The Dutch historian of science, E. J. Dijksterhuis, explained that our present-day knowledge comes straight from Hellas. This is particularly true on mathematics and natural science where "Aristotle, like no other Hellene, perhaps like no other scholar of any age, dominated the evolution of scientific thought."
In 1978, Arpad Szabo of the Mathematical Institute, Hungarian Academy of Sciences, suggested the Greeks might have borrowed some of their scientific knowledge from the Egyptians and Mesopotamians. But he saw a difference in the science of the Greeks and the science of Egyptians and Babylonians:
"The most substantial difference between Greek and Oriental sciences is that the former is an ingenious system of knowledge built up according to the method of logical deduction, whereas the latter is nothing more than a collection of instructions and rules of thumb, often accompanied by examples, having to do with how some particular mathematical tasks are to be carried out."
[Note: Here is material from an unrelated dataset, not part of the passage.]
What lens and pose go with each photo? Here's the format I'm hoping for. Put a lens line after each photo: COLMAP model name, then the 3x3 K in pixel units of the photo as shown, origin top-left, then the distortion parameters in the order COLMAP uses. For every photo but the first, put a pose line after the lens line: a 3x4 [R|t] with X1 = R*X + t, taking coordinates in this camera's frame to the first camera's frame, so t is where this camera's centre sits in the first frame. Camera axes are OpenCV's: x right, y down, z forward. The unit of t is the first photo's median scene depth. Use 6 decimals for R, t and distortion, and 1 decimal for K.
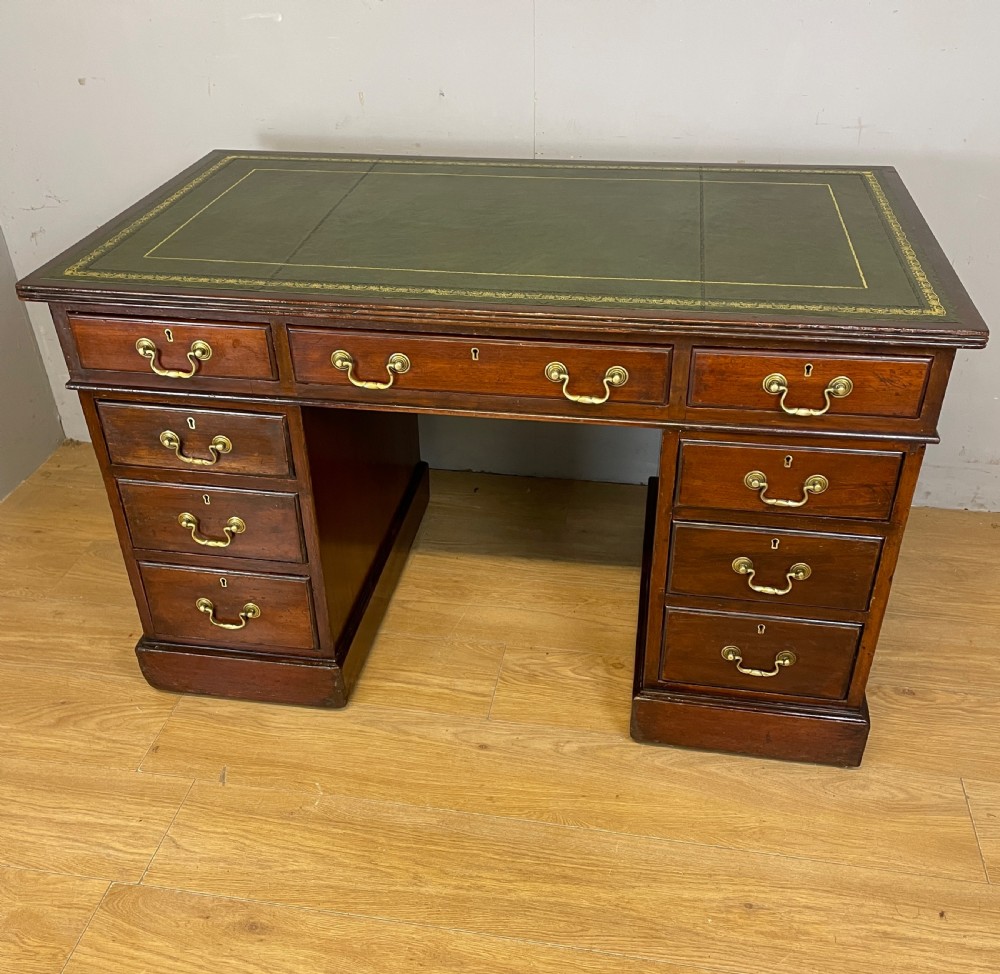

Despite this truth, modern scientists to some degree continue the Christian slander that the Greeks plagiarized the Egyptian and Mesopotamian achievement in science.
In 1979, Geoffrey Lloyd, professor of ancient philosophy and science at Cambridge University, explained the scientific contributions of the Egyptians and Babylonians and the Greeks:
"[The Greeks] were certainly not the first to develop a complex mathematics -- only the first to use, and then also to give a formal analysis of, a concept of rigorous mathematical demonstration. They were not the first to carry out careful observations in astronomy and medicine, only the first -- eventually -- to develop an explicit notion of empirical research and to debate its role in natural science. They were not the first to diagnose and treat some medical cases without reference to postulated divine or daemonic agencies, only the first to express a category of the 'magical' and to attempt to exclude it from medicine."
Lloyd concluded that Western science "is continuous with, and may be said to originate in, that of ancient Greece... [T]he Greeks provided science with its essential framework, asserting the possibility of the inquiry and initiating the debate that continues today on its aims and methods."
In the late 1990s, a group of French, Italian, British and American scholars wrote a guide to classical knowledge, which they called "Greek Thought." In their introduction, the editors wrote about the "unparalleled originality" of the Greeks.
The Greek past, they said, is also the past of the Western people, our past. The Greeks nourished us with their countless texts. With the Greeks, they continued, "We are on home ground in a distant land; we are traveling without leaving our own room. All our thinking, in one way or another, passes through reflection on the Greeks."